PROBLEM TO WORK ON:
Restate each line below word for word, skipping every picture.

═════ STUDY MATERIAL ═════

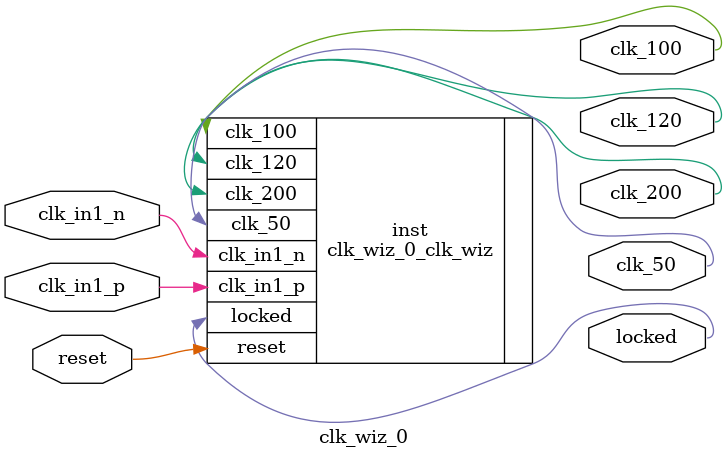
<source format=v>


`timescale 1ps/1ps

(* CORE_GENERATION_INFO = "clk_wiz_0,clk_wiz_v6_0_11_0_0,{component_name=clk_wiz_0,use_phase_alignment=true,use_min_o_jitter=false,use_max_i_jitter=false,use_dyn_phase_shift=false,use_inclk_switchover=false,use_dyn_reconfig=false,enable_axi=0,feedback_source=FDBK_AUTO,PRIMITIVE=MMCM,num_out_clk=4,clkin1_period=5.000,clkin2_period=10.0,use_power_down=false,use_reset=true,use_locked=true,use_inclk_stopped=false,feedback_type=SINGLE,CLOCK_MGR_TYPE=NA,manual_override=false}" *)

module clk_wiz_0 
 (
  // Clock out ports
  output        clk_120,
  output        clk_100,
  output        clk_200,
  output        clk_50,
  // Status and control signals
  input         reset,
  output        locked,
 // Clock in ports
  input         clk_in1_p,
  input         clk_in1_n
 );

  clk_wiz_0_clk_wiz inst
  (
  // Clock out ports  
  .clk_120(clk_120),
  .clk_100(clk_100),
  .clk_200(clk_200),
  .clk_50(clk_50),
  // Status and control signals               
  .reset(reset), 
  .locked(locked),
 // Clock in ports
  .clk_in1_p(clk_in1_p),
  .clk_in1_n(clk_in1_n)
  );

endmodule

</source>
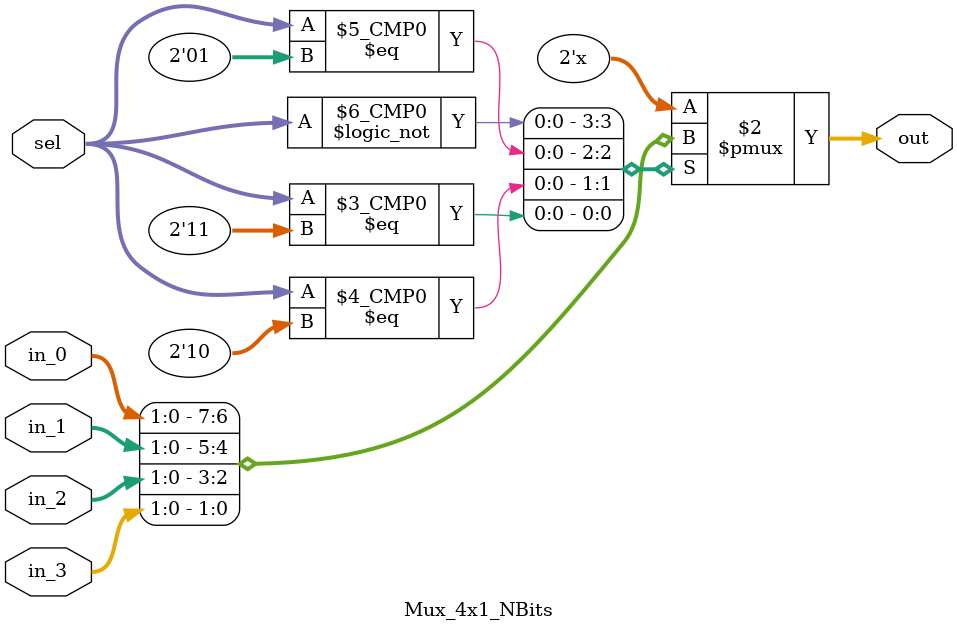
<source format=v>
/*
 * Generated by Digital. Don't modify this file!
 * Any changes will be lost if this file is regenerated.
 */
module regfile (
  input [1:0] rs,
  input [1:0] rd,
  input [15:0] result,
  input clk,
  output [15:0] b,
  output [15:0] r0,
  output [15:0] r1,
  output [15:0] r2,
  output [15:0] r3
);
  wire [15:0] s0;
  wire [15:0] s1;
  wire [15:0] s2;
  wire [15:0] s3;
  wire s4;
  wire [15:0] r0_temp;
  wire s5;
  wire [15:0] r1_temp;
  wire s6;
  wire [15:0] r2_temp;
  wire s7;
  wire [15:0] r3_temp;
  DemuxBus2 #(
    .Bits(16),
    .Default(0)
  )
  DemuxBus2_i0 (
    .sel( rd ),
    .in( result ),
    .out_0( s0 ),
    .out_1( s1 ),
    .out_2( s2 ),
    .out_3( s3 )
  );
  Decoder2 Decoder2_i1 (
    .sel( rd ),
    .out_0( s4 ),
    .out_1( s5 ),
    .out_2( s6 ),
    .out_3( s7 )
  );
  // r0
  DIG_Register_BUS #(
    .Bits(16)
  )
  DIG_Register_BUS_i2 (
    .D( s0 ),
    .C( clk ),
    .en( s4 ),
    .Q( r0_temp )
  );
  // r1
  DIG_Register_BUS #(
    .Bits(16)
  )
  DIG_Register_BUS_i3 (
    .D( s1 ),
    .C( clk ),
    .en( s5 ),
    .Q( r1_temp )
  );
  // r2
  DIG_Register_BUS #(
    .Bits(16)
  )
  DIG_Register_BUS_i4 (
    .D( s2 ),
    .C( clk ),
    .en( s6 ),
    .Q( r2_temp )
  );
  // r3
  DIG_Register_BUS #(
    .Bits(16)
  )
  DIG_Register_BUS_i5 (
    .D( s3 ),
    .C( clk ),
    .en( s7 ),
    .Q( r3_temp )
  );
  Mux_4x1_NBits #(
    .Bits(16)
  )
  Mux_4x1_NBits_i6 (
    .sel( rs ),
    .in_0( r0_temp ),
    .in_1( r1_temp ),
    .in_2( r2_temp ),
    .in_3( r3_temp ),
    .out( b )
  );
  assign r0 = r0_temp;
  assign r1 = r1_temp;
  assign r2 = r2_temp;
  assign r3 = r3_temp;
endmodule

module DemuxBus2
#(
    parameter Bits = 2,
    parameter Default = 0 
)
(
    output [(Bits-1):0] out_0,
    output [(Bits-1):0] out_1,
    output [(Bits-1):0] out_2,
    output [(Bits-1):0] out_3,
    input [1:0] sel,
    input [(Bits-1):0] in
);
    assign out_0 = (sel == 2'h0)? in : Default;
    assign out_1 = (sel == 2'h1)? in : Default;
    assign out_2 = (sel == 2'h2)? in : Default;
    assign out_3 = (sel == 2'h3)? in : Default;
endmodule


module Decoder2 (
    output out_0,
    output out_1,
    output out_2,
    output out_3,
    input [1:0] sel
);
    assign out_0 = (sel == 2'h0)? 1'b1 : 1'b0;
    assign out_1 = (sel == 2'h1)? 1'b1 : 1'b0;
    assign out_2 = (sel == 2'h2)? 1'b1 : 1'b0;
    assign out_3 = (sel == 2'h3)? 1'b1 : 1'b0;
endmodule


module DIG_Register_BUS #(
    parameter Bits = 1
)
(
    input C,
    input en,
    input [(Bits - 1):0]D,
    output [(Bits - 1):0]Q
);

    reg [(Bits - 1):0] state = 'h0;

    assign Q = state;

    always @ (posedge C) begin
        if (en)
            state <= D;
   end
endmodule

module Mux_4x1_NBits #(
    parameter Bits = 2
)
(
    input [1:0] sel,
    input [(Bits - 1):0] in_0,
    input [(Bits - 1):0] in_1,
    input [(Bits - 1):0] in_2,
    input [(Bits - 1):0] in_3,
    output reg [(Bits - 1):0] out
);
    always @ (*) begin
        case (sel)
            2'h0: out = in_0;
            2'h1: out = in_1;
            2'h2: out = in_2;
            2'h3: out = in_3;
            default:
                out = 'h0;
        endcase
    end
endmodule




</source>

═════

RESULT FOR THIS EXERCISE:
<source format=v>


`timescale 1ps/1ps

(* CORE_GENERATION_INFO = "clk_wiz_0,clk_wiz_v6_0_11_0_0,{component_name=clk_wiz_0,use_phase_alignment=true,use_min_o_jitter=false,use_max_i_jitter=false,use_dyn_phase_shift=false,use_inclk_switchover=false,use_dyn_reconfig=false,enable_axi=0,feedback_source=FDBK_AUTO,PRIMITIVE=MMCM,num_out_clk=4,clkin1_period=5.000,clkin2_period=10.0,use_power_down=false,use_reset=true,use_locked=true,use_inclk_stopped=false,feedback_type=SINGLE,CLOCK_MGR_TYPE=NA,manual_override=false}" *)

module clk_wiz_0 
 (
  // Clock out ports
  output        clk_120,
  output        clk_100,
  output        clk_200,
  output        clk_50,
  // Status and control signals
  input         reset,
  output        locked,
 // Clock in ports
  input         clk_in1_p,
  input         clk_in1_n
 );

  clk_wiz_0_clk_wiz inst
  (
  // Clock out ports  
  .clk_120(clk_120),
  .clk_100(clk_100),
  .clk_200(clk_200),
  .clk_50(clk_50),
  // Status and control signals               
  .reset(reset), 
  .locked(locked),
 // Clock in ports
  .clk_in1_p(clk_in1_p),
  .clk_in1_n(clk_in1_n)
  );

endmodule

</source>
<source format=v>
/*
 * Generated by Digital. Don't modify this file!
 * Any changes will be lost if this file is regenerated.
 */
module regfile (
  input [1:0] rs,
  input [1:0] rd,
  input [15:0] result,
  input clk,
  output [15:0] b,
  output [15:0] r0,
  output [15:0] r1,
  output [15:0] r2,
  output [15:0] r3
);
  wire [15:0] s0;
  wire [15:0] s1;
  wire [15:0] s2;
  wire [15:0] s3;
  wire s4;
  wire [15:0] r0_temp;
  wire s5;
  wire [15:0] r1_temp;
  wire s6;
  wire [15:0] r2_temp;
  wire s7;
  wire [15:0] r3_temp;
  DemuxBus2 #(
    .Bits(16),
    .Default(0)
  )
  DemuxBus2_i0 (
    .sel( rd ),
    .in( result ),
    .out_0( s0 ),
    .out_1( s1 ),
    .out_2( s2 ),
    .out_3( s3 )
  );
  Decoder2 Decoder2_i1 (
    .sel( rd ),
    .out_0( s4 ),
    .out_1( s5 ),
    .out_2( s6 ),
    .out_3( s7 )
  );
  // r0
  DIG_Register_BUS #(
    .Bits(16)
  )
  DIG_Register_BUS_i2 (
    .D( s0 ),
    .C( clk ),
    .en( s4 ),
    .Q( r0_temp )
  );
  // r1
  DIG_Register_BUS #(
    .Bits(16)
  )
  DIG_Register_BUS_i3 (
    .D( s1 ),
    .C( clk ),
    .en( s5 ),
    .Q( r1_temp )
  );
  // r2
  DIG_Register_BUS #(
    .Bits(16)
  )
  DIG_Register_BUS_i4 (
    .D( s2 ),
    .C( clk ),
    .en( s6 ),
    .Q( r2_temp )
  );
  // r3
  DIG_Register_BUS #(
    .Bits(16)
  )
  DIG_Register_BUS_i5 (
    .D( s3 ),
    .C( clk ),
    .en( s7 ),
    .Q( r3_temp )
  );
  Mux_4x1_NBits #(
    .Bits(16)
  )
  Mux_4x1_NBits_i6 (
    .sel( rs ),
    .in_0( r0_temp ),
    .in_1( r1_temp ),
    .in_2( r2_temp ),
    .in_3( r3_temp ),
    .out( b )
  );
  assign r0 = r0_temp;
  assign r1 = r1_temp;
  assign r2 = r2_temp;
  assign r3 = r3_temp;
endmodule

module DemuxBus2
#(
    parameter Bits = 2,
    parameter Default = 0 
)
(
    output [(Bits-1):0] out_0,
    output [(Bits-1):0] out_1,
    output [(Bits-1):0] out_2,
    output [(Bits-1):0] out_3,
    input [1:0] sel,
    input [(Bits-1):0] in
);
    assign out_0 = (sel == 2'h0)? in : Default;
    assign out_1 = (sel == 2'h1)? in : Default;
    assign out_2 = (sel == 2'h2)? in : Default;
    assign out_3 = (sel == 2'h3)? in : Default;
endmodule


module Decoder2 (
    output out_0,
    output out_1,
    output out_2,
    output out_3,
    input [1:0] sel
);
    assign out_0 = (sel == 2'h0)? 1'b1 : 1'b0;
    assign out_1 = (sel == 2'h1)? 1'b1 : 1'b0;
    assign out_2 = (sel == 2'h2)? 1'b1 : 1'b0;
    assign out_3 = (sel == 2'h3)? 1'b1 : 1'b0;
endmodule


module DIG_Register_BUS #(
    parameter Bits = 1
)
(
    input C,
    input en,
    input [(Bits - 1):0]D,
    output [(Bits - 1):0]Q
);

    reg [(Bits - 1):0] state = 'h0;

    assign Q = state;

    always @ (posedge C) begin
        if (en)
            state <= D;
   end
endmodule

module Mux_4x1_NBits #(
    parameter Bits = 2
)
(
    input [1:0] sel,
    input [(Bits - 1):0] in_0,
    input [(Bits - 1):0] in_1,
    input [(Bits - 1):0] in_2,
    input [(Bits - 1):0] in_3,
    output reg [(Bits - 1):0] out
);
    always @ (*) begin
        case (sel)
            2'h0: out = in_0;
            2'h1: out = in_1;
            2'h2: out = in_2;
            2'h3: out = in_3;
            default:
                out = 'h0;
        endcase
    end
endmodule




</source>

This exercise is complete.